Testing and Evaluation

(a) Take the size of square matrix as an input to the program by reading from the keyboard at runtime.

(b) Test your program to make sure that it works in parallel!. Also it computes the multiplication correctly. To run the program, you may use following commands (for C programs):

mpicc ParMatrixMul.c
mpirun -np numprocess ./a.out

where ParMatrixMul.c is name of your program file. numprocess is the number of processors you want to use.
(c) When the size of matrix (N) is larger than 5, it is NOT be feasible for you to input elements of matrix A and B from the keyboard. In such cases, simply assign some random values to elements matrix A and B within your program.

(d) Run your program for three different problem sizes: matrix sizes N (e.g. 100, 200, 300, 400, 500) on different combinations of processes: 1, 2, 4, 8, and 16 processes.

(e) Note the processing time by making use of appropriate MPI calls and draw a graph for varying values of matrix size with “Number of CPUs/nodes on X column” and “the time taken “ on Y column.

That is, use randomly generated matrices in a range of sizes and produces a report on the time taken for a range of different sized matrices in a parallel programming environment using MPI. You need to compare two data partitioning strategies chosen for parallelisation (discussed above).

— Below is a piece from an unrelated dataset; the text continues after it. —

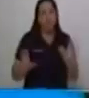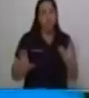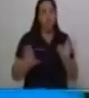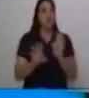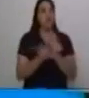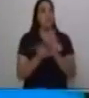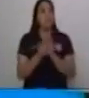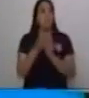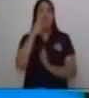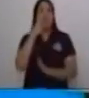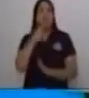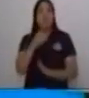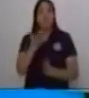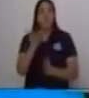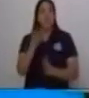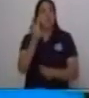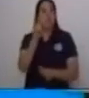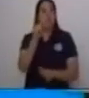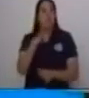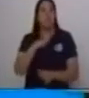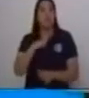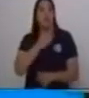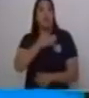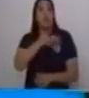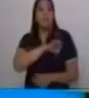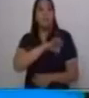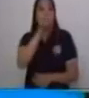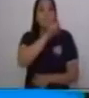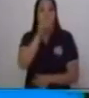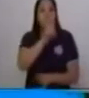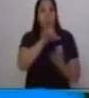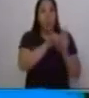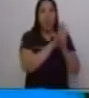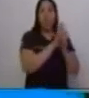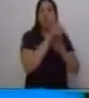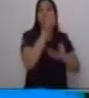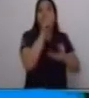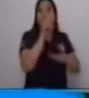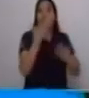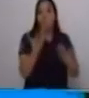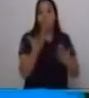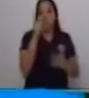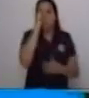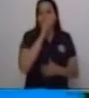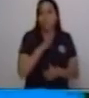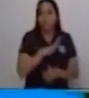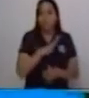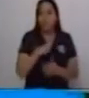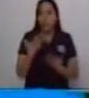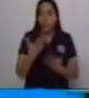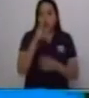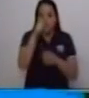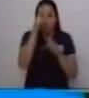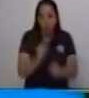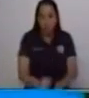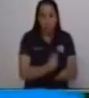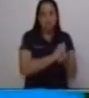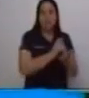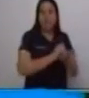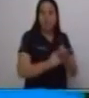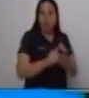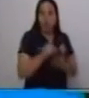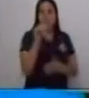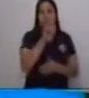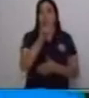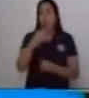Son impersonales. Recuerda que estamos trabajando en tu cuaderno de comunicación y lenguaje y puedes ir trabajando y apuntando conmigo. Quien esté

You need to do the experiment in two environments: a) in your own Personal Laptops and b) in MPI Cluster provided to you (details will be given in lecture).

Programming Environment

For initial development and testing, you can use your own personal computer. You can choose either C or Java for your implementation.

If you want to develop in C and use windows, you need to install Cygwin and OPENMPI libraries. If you want to develop in C and use a Unix system, you have to install MPICH2 library. If you want to develop in Java, you can use MPJ Express (http://mpj-express.org/). MPJ express can be plugged into eclipse also.

For performance testing, you will be using a cluster on Nectar cloud. Instructions for accessing this will be available in another document.

Submission

  • Write a report containing (a) details on your two chosen data partitioning and parallelisation algorithms including the way you did the load balancing with proper reasoning, and (b) performance graphs.

  • Program source code.

  • Please upload the assignment on Mylo (by deadline). Please do not zip the files. Please mention your name and student number on the first page of your report.

You are welcome to implement as indicated below if you like.
A better way of expressing the problem is: Write a function “square_dgemm” routine to compute the product of two matrices using MPI to distribute the task onto a number of processors. Note, only one processor should read the data/matrix and then the program should automatically share this among the processors.

There is a harness routine matmul.c on Mylo which provides checks on correctness and scalability.